Purtroppo la sua ignoranza in fatto di divinità l’aveva tradito.
Adesso avrebbero verificato se fosse stato almeno un uomo riconoscente, oltre che infido.
Il mezzelfo cominciò dunque ad interrogarlo, ma Sedun rimaneva evasivo su qualunque questione: si percepiva bene che non vedeva l’ora che i suoi ospiti togliessero presto il disturbo. Tuttavia Estellen, che non mollava l’osso tanto facilmente, domandò al principe se poteva tenergli le mani, mentre lei gli avrebbe posto poche semplici domande. Alla fine lui le doveva almeno questa cortesia.
Sedun la guardò un po’ titubante, ma alla fine accettò e scoprì in prima persona quale fosse la portata del potere di quella giovane donna.
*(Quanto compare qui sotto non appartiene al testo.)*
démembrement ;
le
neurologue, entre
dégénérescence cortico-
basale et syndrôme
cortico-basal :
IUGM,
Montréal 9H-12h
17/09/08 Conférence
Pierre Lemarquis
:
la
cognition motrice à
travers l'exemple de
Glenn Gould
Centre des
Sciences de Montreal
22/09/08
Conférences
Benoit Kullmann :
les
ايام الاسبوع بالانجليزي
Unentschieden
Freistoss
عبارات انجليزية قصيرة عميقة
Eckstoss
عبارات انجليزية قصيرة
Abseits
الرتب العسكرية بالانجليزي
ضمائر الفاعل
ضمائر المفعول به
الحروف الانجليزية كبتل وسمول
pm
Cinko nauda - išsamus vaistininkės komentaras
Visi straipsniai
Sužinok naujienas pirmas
Nonostante fosse molto più forte di lei, il corpulento principe non riuscì infatti a sottrarsi dalla stretta di Estellen e sentiva dentro di sé la necessità di doverle dire la verità. Il principe alla fine confermò di aver ricevuto la visita di Paul deGaulle, ma non per avere il permesso di realizzare la copia di tutte le chiavi del maniero, ma per fabbricarne una sola: quella che avrebbe portato il giovane paggio a mettere le mani sul Globo dei Draghi!
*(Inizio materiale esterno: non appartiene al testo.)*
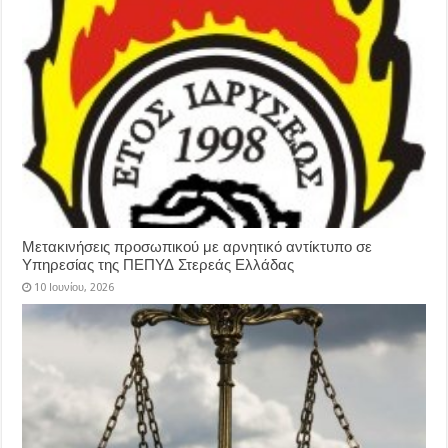
Μετακινήσεις προσωπικού με αρνητικό αντίκτυπο σε
Υπηρεσίας της ΠΕΠΥΔ Στερεάς Ελλάδας
10 Ιουνίου, 2026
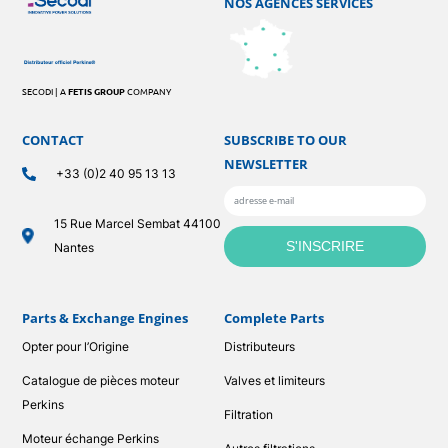
NOS AGENCES SERVICES
SECODI | A
FETIS GROUP
COMPANY
CONTACT
SUBSCRIBE TO OUR
NEWSLETTER
+33 (0)2 40 95 13 13
15 Rue Marcel Sembat 44100
Nantes
Parts & Exchange Engines
Complete Parts
Opter pour l’Origine
Distributeurs
Catalogue de pièces moteur
Valves et limiteurs
Perkins
Filtration
Moteur échange Perkins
Proprio la chiave che il mezzelfo teneva in mano.
Con un enorme sforzo, Sedun riuscì a sottrarsi finalmente alla presa di Estellen, che lo aveva inchiodato fino a quel momento a dire la verità. Tuttavia Kail seppe che, anche senza l’aiuto di Paladine, quell’uomo stava continuando a dire il vero.
Pesantemente provocato dalla sagacia delle sue domande, il principe alla fine sbottò, rivelandosi esattamente per come Ulther l’aveva descritto. Alzando con arroganza la voce, l’ergothiano rivelò infatti che mai e poi mai avrebbe permesso a mani non umane di gestire tutto quel potere. Se non poteva andare ai regni del sud, che il Globo rimanesse perlomeno presso i cavalieri di Solamnia, visto poi la promessa da parte di Crownguard di concedergli molto più di una voce in capitolo sul suo utilizzo futuro: adesso contro l’oscurità di Takhisis, ma in seguito anche in tutte quelle circostanze in cui avessero ritenuto necessario usarlo.
Quando però Kail azzardò a domandargli se era andato con Paul la sera prima a tentare il furto nella stanza degli avventurieri di Solace, egli negò fermamente. Era pur sempre un principe, non un ladro.
In effetti la cosa poteva essere vera, visto che Sedun probabilmente non era mai entrato nel maniero e sicuramente non poteva essere a conoscenza dei passaggi segreti che Paul e il suo complice avevano utilizzato per arrivare a destinazione. Al di là della sua ammissione di esser stato apertamente complice di un furto, con la scusa di essere a favore dell’utilizzo del Globo da parte degli umani e quindi dei cavalieri, la sua implicazione nella cospirazione sembrava finire lì. Nella testa di Kail quindi anche gli ergothiani ne uscivano male da questa faccenda. Anche loro avevano perso qualcosa la sera scorsa: la loro credibilità, al pari di tutte le altre parti implicate!
L’architetto aveva pensato un piano complesso e geniale in cui nessuna delle fazioni coinvolte avrebbe avuto peso specifico nel Consiglio del giorno dopo.
Nessuna tranne una. Ma quale poteva essere?